We recently highlighted that coincident with high youth unemployment, the Irish apprenticeship system is a shambles. Nevertheless, a new 333 set of job actions were recently announced by Bruton.

As tens of thousands face years of unemployment, the almost exclusive concentration on high tech and  American companies, will help promote significant employment from overseas.

Today, Minister Bruton will "announce a series of initiatives aimed at making Ireland the leading country in Europe for 'Big Data', a sector growing at up to 40% per annum."

"Making Ireland the leading country in Europe for Big Data is a key commitment in the Government's Action Plan for Jobs 2013," he said.

At 10am in eBay, he will announce the establishment of "an industry-led technology centre in Data Analytics, focused on developing ways of generating business ideas, profit and ultimately jobs from this fast-growing area. Led by agencies of the Department of Jobs Enterprise and Innovation, and involving significant State investment, the centre will bring together leading-edge Irish and multinational companies - including eBay, Accenture and Dell - - with researchers to turn good ideas into good jobs.

Later in the morning, Minister Bruton will announce the establishment of a Masters in Data Business and a Diploma in Data Business, designed to help business leaders in Ireland to take advantage of the major opportunities offered by Big Data to enable enterprise growth and job-creation.
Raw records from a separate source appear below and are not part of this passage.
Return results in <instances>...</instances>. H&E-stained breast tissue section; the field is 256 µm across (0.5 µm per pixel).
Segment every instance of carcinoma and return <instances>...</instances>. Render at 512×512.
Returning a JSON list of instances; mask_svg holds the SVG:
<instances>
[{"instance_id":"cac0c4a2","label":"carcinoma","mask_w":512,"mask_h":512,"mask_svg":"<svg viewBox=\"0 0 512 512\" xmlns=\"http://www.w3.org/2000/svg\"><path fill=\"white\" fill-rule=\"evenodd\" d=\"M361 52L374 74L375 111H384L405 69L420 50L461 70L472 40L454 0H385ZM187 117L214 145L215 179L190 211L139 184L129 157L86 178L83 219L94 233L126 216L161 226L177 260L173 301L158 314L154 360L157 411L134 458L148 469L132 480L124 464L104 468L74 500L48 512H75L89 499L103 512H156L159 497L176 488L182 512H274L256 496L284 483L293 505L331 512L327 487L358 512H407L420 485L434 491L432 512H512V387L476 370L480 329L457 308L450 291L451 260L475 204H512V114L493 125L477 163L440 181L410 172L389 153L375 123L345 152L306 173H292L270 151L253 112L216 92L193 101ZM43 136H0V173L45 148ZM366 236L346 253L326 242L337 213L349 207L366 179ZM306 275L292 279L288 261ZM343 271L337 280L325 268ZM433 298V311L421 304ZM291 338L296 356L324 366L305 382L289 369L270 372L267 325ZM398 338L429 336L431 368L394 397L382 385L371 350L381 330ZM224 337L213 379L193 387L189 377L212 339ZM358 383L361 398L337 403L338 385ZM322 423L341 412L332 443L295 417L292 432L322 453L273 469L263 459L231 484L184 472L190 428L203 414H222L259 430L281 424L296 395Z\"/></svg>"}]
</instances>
This initiative is being launched in cooperation with leading US multinational EMC as well as UCC, IMI and SAS."

In April 2012, Bruton said Ireland could become a world leader in cloud computing thanks to a new €1.2m research programme.

A €1.2m investment was announced to create a Cloud Computing Technology Research Centre, which would bring academic researchers together aimed at generating business ideas and boosting growth in the sector.
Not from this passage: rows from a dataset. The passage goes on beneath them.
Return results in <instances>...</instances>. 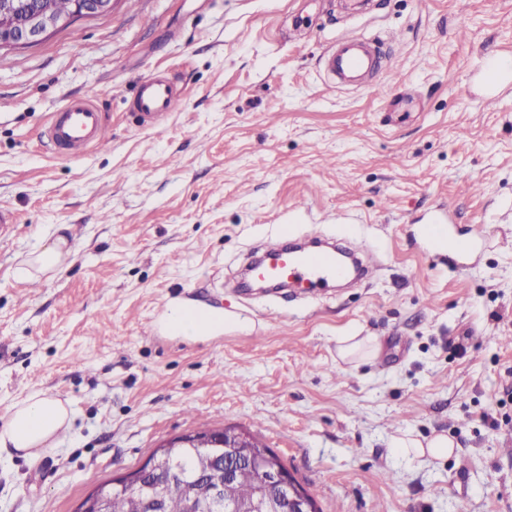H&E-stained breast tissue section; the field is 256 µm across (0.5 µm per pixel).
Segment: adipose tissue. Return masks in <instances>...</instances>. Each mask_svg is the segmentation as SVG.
Returning <instances> with one entry per match:
<instances>
[{
	"label": "adipose tissue",
	"instance_id": "obj_1",
	"mask_svg": "<svg viewBox=\"0 0 512 512\" xmlns=\"http://www.w3.org/2000/svg\"><path fill=\"white\" fill-rule=\"evenodd\" d=\"M66 236L59 235L32 253L17 268L15 275L27 281L53 274L69 255ZM218 316L185 304L176 305L165 319V328L178 336H197L219 326ZM73 410L69 402L36 392L15 403L0 421V447L13 448L34 457L53 447L61 433L71 427Z\"/></svg>",
	"mask_w": 512,
	"mask_h": 512
}]
</instances>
Paul Rellis, Microsoft Ireland managing director  said "the cloud" could be worth €9.5bn to the economy by 2014.

Finfacts reported in July 2012: Cloud Computing: Weak and uncompetitive indigenous Irish cloud computing sector

Last December, we wrote on the naive reliance on university research to create a jobs engine:

Irish Economy: Innovation, a failed enterprise policy and inconvenient facts for 2013

FT video on the Irish recovery

Actionless actions will not create jobs.

Richard Bruton would need to acquaint himself with data that most Irish workers are not involved in exporting. Policies should not be geared to a small segment of the workforce.  The university research programme is subsidising higher-income people while the apprenticeship system that should benefit young people from low income families, is neglected. The wealthy minister may well not realise that the orientation of his policies is skewed towards the upper end of the economic pyramid.

Central Bank research published in 2012 [pdf]  showed that 78% of workers are employed by Irish enterprises. Irish firms accounted for 15% of total exports and Irish SMEs (small and medium size enterprises) accounted for 7% in 2008.
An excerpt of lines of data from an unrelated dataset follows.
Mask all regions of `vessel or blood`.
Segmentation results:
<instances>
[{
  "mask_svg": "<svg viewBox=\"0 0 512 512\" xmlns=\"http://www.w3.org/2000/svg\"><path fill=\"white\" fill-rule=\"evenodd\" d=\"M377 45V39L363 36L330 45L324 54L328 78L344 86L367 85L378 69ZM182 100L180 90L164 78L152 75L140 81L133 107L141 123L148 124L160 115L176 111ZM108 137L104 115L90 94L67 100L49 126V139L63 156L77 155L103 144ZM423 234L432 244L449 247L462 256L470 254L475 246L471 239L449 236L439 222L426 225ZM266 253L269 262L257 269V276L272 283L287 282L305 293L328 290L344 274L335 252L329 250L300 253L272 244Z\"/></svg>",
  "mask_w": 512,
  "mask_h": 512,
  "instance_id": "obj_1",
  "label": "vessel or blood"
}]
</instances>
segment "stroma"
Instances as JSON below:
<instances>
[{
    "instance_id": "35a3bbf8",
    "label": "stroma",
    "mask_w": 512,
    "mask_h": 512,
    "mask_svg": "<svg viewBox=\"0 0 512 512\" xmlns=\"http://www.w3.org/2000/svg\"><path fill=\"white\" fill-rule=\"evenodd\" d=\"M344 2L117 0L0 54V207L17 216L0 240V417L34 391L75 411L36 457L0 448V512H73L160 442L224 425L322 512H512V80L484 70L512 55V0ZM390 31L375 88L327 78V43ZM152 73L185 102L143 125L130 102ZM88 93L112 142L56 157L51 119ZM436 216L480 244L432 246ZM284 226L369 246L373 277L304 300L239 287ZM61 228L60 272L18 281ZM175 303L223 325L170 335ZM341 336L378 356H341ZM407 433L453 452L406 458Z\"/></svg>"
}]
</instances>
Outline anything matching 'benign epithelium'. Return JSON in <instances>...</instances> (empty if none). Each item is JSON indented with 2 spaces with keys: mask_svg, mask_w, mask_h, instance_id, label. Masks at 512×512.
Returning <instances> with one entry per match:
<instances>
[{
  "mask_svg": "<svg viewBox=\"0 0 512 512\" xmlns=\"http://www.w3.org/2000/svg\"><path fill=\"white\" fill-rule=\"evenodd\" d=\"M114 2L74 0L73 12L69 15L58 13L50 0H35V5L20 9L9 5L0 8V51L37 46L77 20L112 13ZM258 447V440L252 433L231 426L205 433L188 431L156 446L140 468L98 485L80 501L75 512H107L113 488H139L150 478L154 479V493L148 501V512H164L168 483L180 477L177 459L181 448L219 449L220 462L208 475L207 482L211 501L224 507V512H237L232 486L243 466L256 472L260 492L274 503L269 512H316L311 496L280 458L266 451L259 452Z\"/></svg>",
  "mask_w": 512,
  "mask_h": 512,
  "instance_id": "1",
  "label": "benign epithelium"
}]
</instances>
The purpose of this paper is to clarify the importance of SMEs in the economy. SMEs account for 72% of private sector employment outside of construction and agriculture, with 63% working in indigenous SMEs. We highlight the reliance of private sector employment in Ireland on domestic demand: 64% of private sector workers are shown to work for indigenous nonexporting firms, with 57% working for indigenous non-exporting SMEs, figures that highlight the need for job creation strategies to aim beyond an export-led recovery.

In terms of Gross Value Added and investment, indigenous non-exporters are shown to be less important, accounting for 33 and 39%, respectively. Irish SMEs are shown to account for just 7% of total export flows, with 67% coming from large multinationals and 7% from large Irish exporters. Jobs in multinational and large firms are shown to pay higher wages on average than those in indigenous firms or SMEs. In terms of job creation, SMEs are shown to be more dynamic than larger firms, in that they both create and destroy jobs at a higher rate.